[Dataset records]
◆ ◆ ◆ ◆ ◆
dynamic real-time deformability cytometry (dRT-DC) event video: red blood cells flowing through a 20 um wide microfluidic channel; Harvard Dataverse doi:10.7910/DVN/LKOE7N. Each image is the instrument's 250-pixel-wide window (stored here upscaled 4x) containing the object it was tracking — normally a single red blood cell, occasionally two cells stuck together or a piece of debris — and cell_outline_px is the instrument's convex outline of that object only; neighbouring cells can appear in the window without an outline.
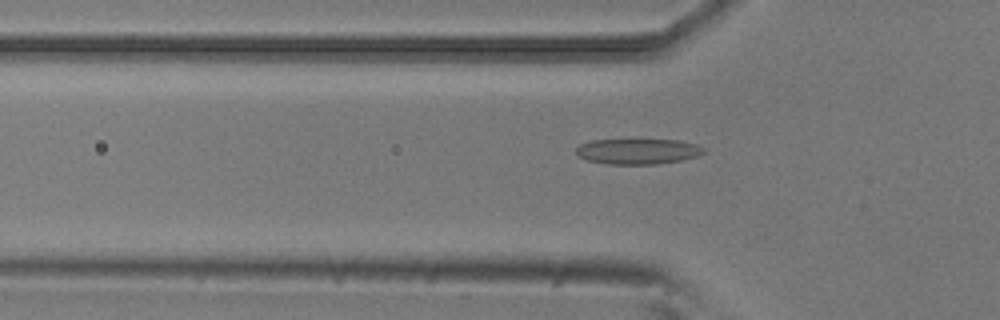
{"species": "common noctule bat (a hibernating species)", "species_latin": "Nyctalus noctula", "temperature_condition": "room temperature", "stored_images_in_passage": 38, "camera_frame_rate_fps": 3000, "um_per_image_px": 0.085, "animal": {"sex": "male", "body_mass_g": 20.5, "forearm_length_mm": 52.5}, "frame": {"image": 1, "passage_image": 12, "time_ms": 3.667, "image_size_px": [1000, 320], "cell_outline_px": [[704, 152], [696, 156], [680, 160], [656, 164], [608, 164], [588, 160], [580, 156], [576, 152], [576, 148], [580, 144], [592, 140], [680, 140], [696, 144], [704, 148]], "centroid_in_image_um": [54.21, 12.86], "position_along_channel_um": 71.6, "area_um2": 18.73}}
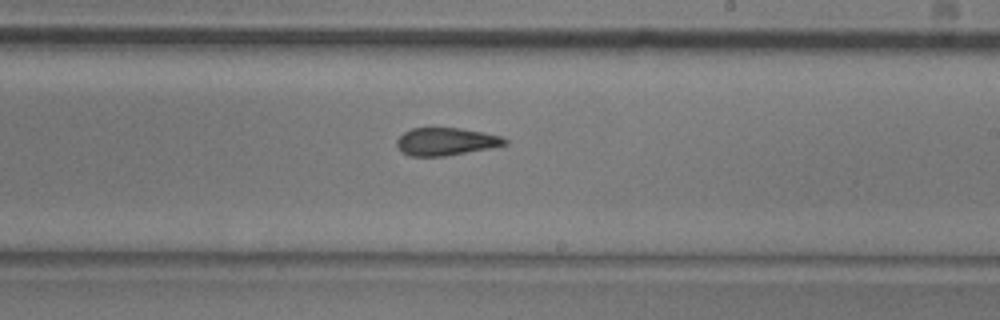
{"frame": {"image": 2, "passage_image": 26, "time_ms": 8.333, "image_size_px": [1000, 320], "cell_outline_px": [[508, 144], [492, 148], [444, 156], [412, 156], [404, 152], [396, 144], [396, 140], [404, 132], [412, 128], [460, 128], [484, 132], [500, 136], [508, 140]], "centroid_in_image_um": [37.94, 12.03], "position_along_channel_um": 251.1, "area_um2": 17.34}}
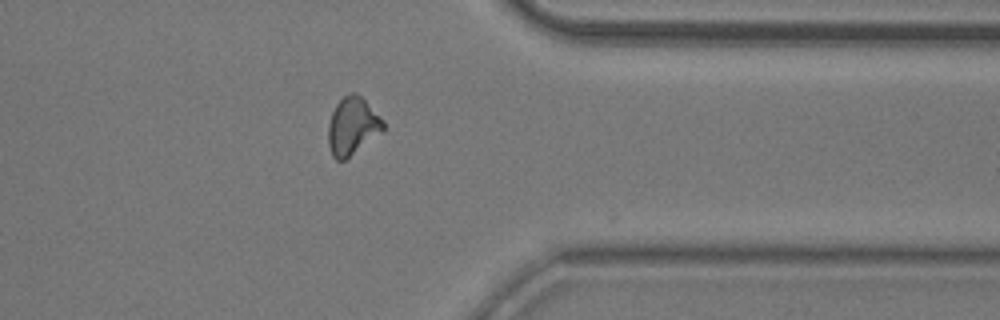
{"frame": {"image": 3, "passage_image": 37, "time_ms": 12.0, "image_size_px": [1000, 320], "cell_outline_px": [[384, 132], [344, 160], [336, 160], [332, 156], [328, 144], [328, 124], [332, 112], [336, 104], [344, 96], [352, 92], [356, 92], [384, 120]], "centroid_in_image_um": [29.96, 10.73], "position_along_channel_um": 381.4, "area_um2": 18.5}, "authors_computed_cell_mechanics": {"area_um2": 18.2937, "velocity_mm_per_s": 3.8134, "shape_relaxation_time_tau1_ms": 8.3994, "shape_relaxation_time_tau2_ms": 2.3955, "deformation_change_tau1": 0.183, "deformation_change_tau2": 0.0791}}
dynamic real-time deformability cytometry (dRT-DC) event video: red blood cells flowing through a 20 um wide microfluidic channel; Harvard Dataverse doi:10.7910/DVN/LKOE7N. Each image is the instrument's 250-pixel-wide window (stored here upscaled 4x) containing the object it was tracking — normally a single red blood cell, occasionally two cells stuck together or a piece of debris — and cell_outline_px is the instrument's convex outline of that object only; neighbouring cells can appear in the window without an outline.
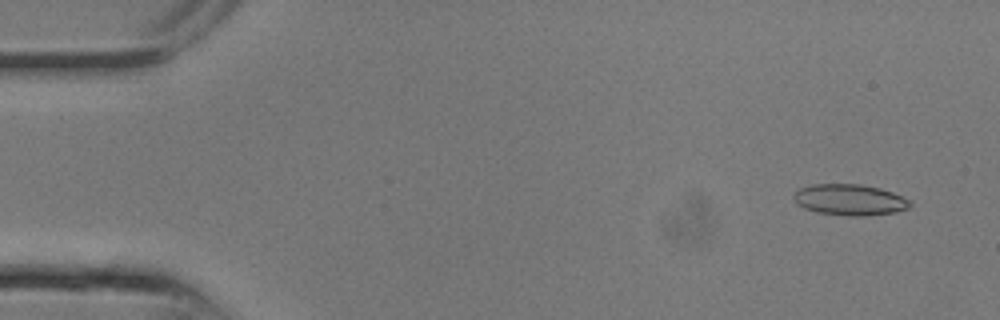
{"species": "common noctule bat (a hibernating species)", "species_latin": "Nyctalus noctula", "temperature_condition": "room temperature", "stored_images_in_passage": 9, "camera_frame_rate_fps": 3000, "um_per_image_px": 0.085, "animal": {"sex": "male", "body_mass_g": 13.3}, "frame": {"image": 1, "passage_image": 2, "time_ms": 0.333, "image_size_px": [1000, 320], "cell_outline_px": [[912, 204], [908, 208], [896, 212], [868, 216], [848, 216], [816, 212], [804, 208], [796, 204], [792, 196], [796, 188], [812, 184], [860, 184], [880, 188], [892, 192], [908, 200]], "centroid_in_image_um": [72.17, 16.98], "position_along_channel_um": 12.8, "area_um2": 21.33}}
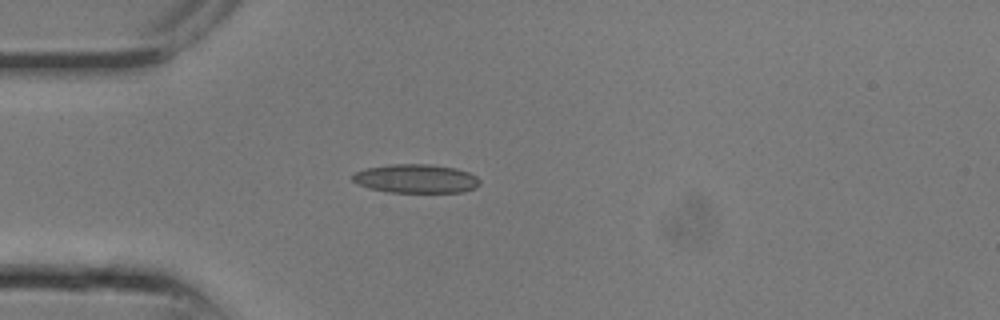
{"frame": {"image": 2, "passage_image": 7, "time_ms": 2.0, "image_size_px": [1000, 320], "cell_outline_px": [[480, 184], [476, 188], [464, 192], [388, 192], [368, 188], [352, 180], [352, 176], [356, 172], [368, 168], [392, 164], [428, 164], [456, 168], [468, 172], [476, 176], [480, 180]], "centroid_in_image_um": [35.4, 15.19], "position_along_channel_um": 49.6, "area_um2": 21.27}}
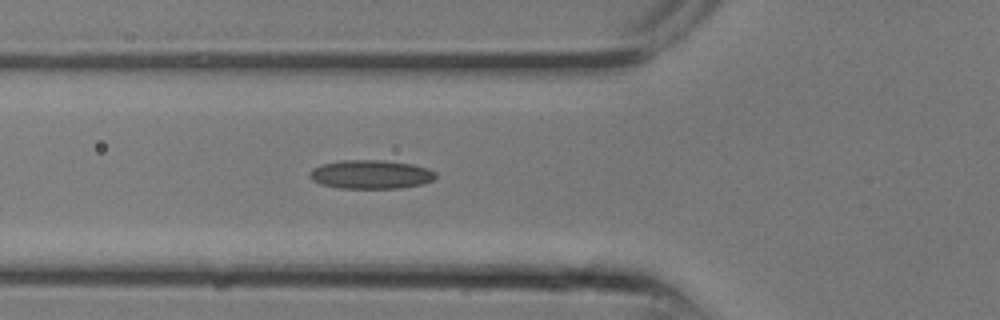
{"frame": {"image": 3, "passage_image": 9, "time_ms": 2.667, "image_size_px": [1000, 320], "cell_outline_px": [[436, 176], [432, 180], [420, 184], [400, 188], [340, 188], [320, 184], [312, 180], [308, 176], [308, 172], [312, 168], [320, 164], [340, 160], [384, 160], [412, 164], [428, 168], [436, 172]], "centroid_in_image_um": [31.47, 14.81], "position_along_channel_um": 94.3, "area_um2": 21.27}}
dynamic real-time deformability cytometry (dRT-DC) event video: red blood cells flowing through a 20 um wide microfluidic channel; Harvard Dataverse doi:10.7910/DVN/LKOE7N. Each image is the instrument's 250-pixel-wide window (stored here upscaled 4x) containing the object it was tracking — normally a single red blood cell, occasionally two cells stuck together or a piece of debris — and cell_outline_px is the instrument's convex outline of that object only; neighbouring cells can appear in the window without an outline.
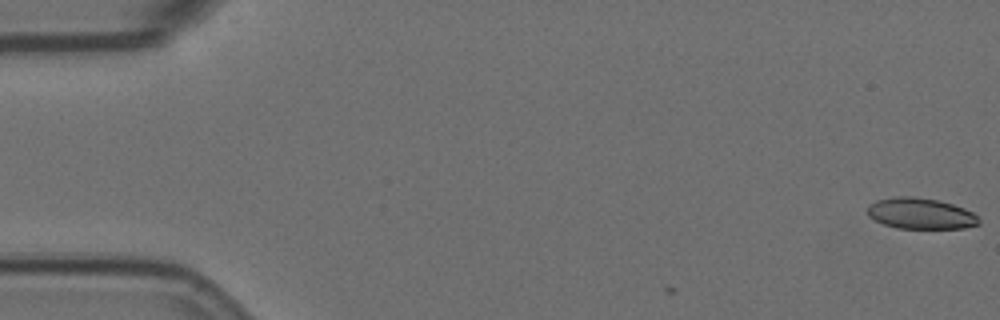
{"species": "Egyptian fruit bat (a non-hibernating species)", "species_latin": "Rousettus aegyptiacus", "temperature_condition": "room temperature", "stored_images_in_passage": 4, "camera_frame_rate_fps": 3000, "um_per_image_px": 0.085, "animal": {"sex": "female"}, "frame": {"image": 1, "passage_image": 1, "time_ms": 0.0, "image_size_px": [1000, 320], "cell_outline_px": [[980, 224], [964, 228], [896, 228], [884, 224], [868, 216], [868, 204], [876, 200], [896, 196], [912, 196], [940, 200], [964, 208], [972, 212], [980, 220]], "centroid_in_image_um": [78.24, 18.14], "position_along_channel_um": 6.8, "area_um2": 20.17}}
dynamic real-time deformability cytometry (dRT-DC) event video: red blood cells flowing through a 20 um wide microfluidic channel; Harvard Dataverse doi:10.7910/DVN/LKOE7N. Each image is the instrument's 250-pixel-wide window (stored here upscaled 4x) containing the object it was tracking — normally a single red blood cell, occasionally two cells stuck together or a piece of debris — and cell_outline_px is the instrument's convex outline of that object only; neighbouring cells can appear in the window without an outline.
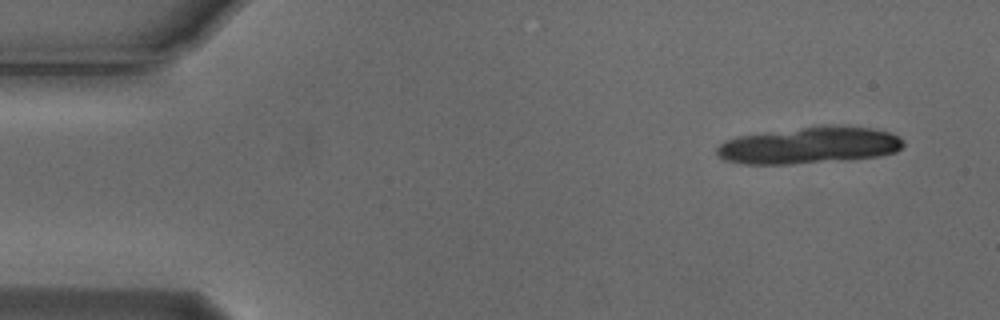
{"species": "Egyptian fruit bat (a non-hibernating species)", "species_latin": "Rousettus aegyptiacus", "temperature_condition": "cold", "stored_images_in_passage": 6, "camera_frame_rate_fps": 3000, "um_per_image_px": 0.085, "animal": {"sex": "male"}, "frame": {"image": 1, "passage_image": 1, "time_ms": 0.0, "image_size_px": [1000, 320], "cell_outline_px": [[904, 144], [896, 152], [876, 156], [788, 164], [744, 164], [724, 160], [716, 152], [716, 148], [724, 140], [736, 136], [804, 128], [872, 128], [888, 132], [900, 136], [904, 140]], "centroid_in_image_um": [68.73, 12.38], "position_along_channel_um": 16.3, "area_um2": 38.44}}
◆ ◆ ◆ ◆ ◆
▸ TASK DESCRIPTION:
Print the records above exactly as they stand, but leave out the pictures.

▸ WRITTEN ANSWER:
dynamic real-time deformability cytometry (dRT-DC) event video: red blood cells flowing through a 20 um wide microfluidic channel; Harvard Dataverse doi:10.7910/DVN/LKOE7N. Each image is the instrument's 250-pixel-wide window (stored here upscaled 4x) containing the object it was tracking — normally a single red blood cell, occasionally two cells stuck together or a piece of debris — and cell_outline_px is the instrument's convex outline of that object only; neighbouring cells can appear in the window without an outline.
{"species": "common noctule bat (a hibernating species)", "species_latin": "Nyctalus noctula", "temperature_condition": "room temperature", "stored_images_in_passage": 38, "camera_frame_rate_fps": 3000, "um_per_image_px": 0.085, "animal": {"sex": "male", "body_mass_g": 20.5, "forearm_length_mm": 52.5}, "frame": {"image": 1, "passage_image": 12, "time_ms": 3.667, "image_size_px": [1000, 320], "cell_outline_px": [[704, 152], [696, 156], [680, 160], [656, 164], [608, 164], [588, 160], [580, 156], [576, 152], [576, 148], [580, 144], [592, 140], [680, 140], [696, 144], [704, 148]], "centroid_in_image_um": [54.21, 12.86], "position_along_channel_um": 71.6, "area_um2": 18.73}}
{"frame": {"image": 2, "passage_image": 26, "time_ms": 8.333, "image_size_px": [1000, 320], "cell_outline_px": [[508, 144], [492, 148], [444, 156], [412, 156], [404, 152], [396, 144], [396, 140], [404, 132], [412, 128], [460, 128], [484, 132], [500, 136], [508, 140]], "centroid_in_image_um": [37.94, 12.03], "position_along_channel_um": 251.1, "area_um2": 17.34}}
{"frame": {"image": 3, "passage_image": 37, "time_ms": 12.0, "image_size_px": [1000, 320], "cell_outline_px": [[384, 132], [344, 160], [336, 160], [332, 156], [328, 144], [328, 124], [332, 112], [336, 104], [344, 96], [352, 92], [356, 92], [384, 120]], "centroid_in_image_um": [29.96, 10.73], "position_along_channel_um": 381.4, "area_um2": 18.5}, "authors_computed_cell_mechanics": {"area_um2": 18.2937, "velocity_mm_per_s": 3.8134, "shape_relaxation_time_tau1_ms": 8.3994, "shape_relaxation_time_tau2_ms": 2.3955, "deformation_change_tau1": 0.183, "deformation_change_tau2": 0.0791}}
dynamic real-time deformability cytometry (dRT-DC) event video: red blood cells flowing through a 20 um wide microfluidic channel; Harvard Dataverse doi:10.7910/DVN/LKOE7N. Each image is the instrument's 250-pixel-wide window (stored here upscaled 4x) containing the object it was tracking — normally a single red blood cell, occasionally two cells stuck together or a piece of debris — and cell_outline_px is the instrument's convex outline of that object only; neighbouring cells can appear in the window without an outline.
{"species": "common noctule bat (a hibernating species)", "species_latin": "Nyctalus noctula", "temperature_condition": "room temperature", "stored_images_in_passage": 9, "camera_frame_rate_fps": 3000, "um_per_image_px": 0.085, "animal": {"sex": "male", "body_mass_g": 13.3}, "frame": {"image": 1, "passage_image": 2, "time_ms": 0.333, "image_size_px": [1000, 320], "cell_outline_px": [[912, 204], [908, 208], [896, 212], [868, 216], [848, 216], [816, 212], [804, 208], [796, 204], [792, 196], [796, 188], [812, 184], [860, 184], [880, 188], [892, 192], [908, 200]], "centroid_in_image_um": [72.17, 16.98], "position_along_channel_um": 12.8, "area_um2": 21.33}}
{"frame": {"image": 2, "passage_image": 7, "time_ms": 2.0, "image_size_px": [1000, 320], "cell_outline_px": [[480, 184], [476, 188], [464, 192], [388, 192], [368, 188], [352, 180], [352, 176], [356, 172], [368, 168], [392, 164], [428, 164], [456, 168], [468, 172], [476, 176], [480, 180]], "centroid_in_image_um": [35.4, 15.19], "position_along_channel_um": 49.6, "area_um2": 21.27}}
{"frame": {"image": 3, "passage_image": 9, "time_ms": 2.667, "image_size_px": [1000, 320], "cell_outline_px": [[436, 176], [432, 180], [420, 184], [400, 188], [340, 188], [320, 184], [312, 180], [308, 176], [308, 172], [312, 168], [320, 164], [340, 160], [384, 160], [412, 164], [428, 168], [436, 172]], "centroid_in_image_um": [31.47, 14.81], "position_along_channel_um": 94.3, "area_um2": 21.27}}
dynamic real-time deformability cytometry (dRT-DC) event video: red blood cells flowing through a 20 um wide microfluidic channel; Harvard Dataverse doi:10.7910/DVN/LKOE7N. Each image is the instrument's 250-pixel-wide window (stored here upscaled 4x) containing the object it was tracking — normally a single red blood cell, occasionally two cells stuck together or a piece of debris — and cell_outline_px is the instrument's convex outline of that object only; neighbouring cells can appear in the window without an outline.
{"species": "Egyptian fruit bat (a non-hibernating species)", "species_latin": "Rousettus aegyptiacus", "temperature_condition": "room temperature", "stored_images_in_passage": 4, "camera_frame_rate_fps": 3000, "um_per_image_px": 0.085, "animal": {"sex": "female"}, "frame": {"image": 1, "passage_image": 1, "time_ms": 0.0, "image_size_px": [1000, 320], "cell_outline_px": [[980, 224], [964, 228], [896, 228], [884, 224], [868, 216], [868, 204], [876, 200], [896, 196], [912, 196], [940, 200], [964, 208], [972, 212], [980, 220]], "centroid_in_image_um": [78.24, 18.14], "position_along_channel_um": 6.8, "area_um2": 20.17}}
dynamic real-time deformability cytometry (dRT-DC) event video: red blood cells flowing through a 20 um wide microfluidic channel; Harvard Dataverse doi:10.7910/DVN/LKOE7N. Each image is the instrument's 250-pixel-wide window (stored here upscaled 4x) containing the object it was tracking — normally a single red blood cell, occasionally two cells stuck together or a piece of debris — and cell_outline_px is the instrument's convex outline of that object only; neighbouring cells can appear in the window without an outline.
{"species": "Egyptian fruit bat (a non-hibernating species)", "species_latin": "Rousettus aegyptiacus", "temperature_condition": "cold", "stored_images_in_passage": 6, "camera_frame_rate_fps": 3000, "um_per_image_px": 0.085, "animal": {"sex": "male"}, "frame": {"image": 1, "passage_image": 1, "time_ms": 0.0, "image_size_px": [1000, 320], "cell_outline_px": [[904, 144], [896, 152], [876, 156], [788, 164], [744, 164], [724, 160], [716, 152], [716, 148], [724, 140], [736, 136], [804, 128], [872, 128], [888, 132], [900, 136], [904, 140]], "centroid_in_image_um": [68.73, 12.38], "position_along_channel_um": 16.3, "area_um2": 38.44}}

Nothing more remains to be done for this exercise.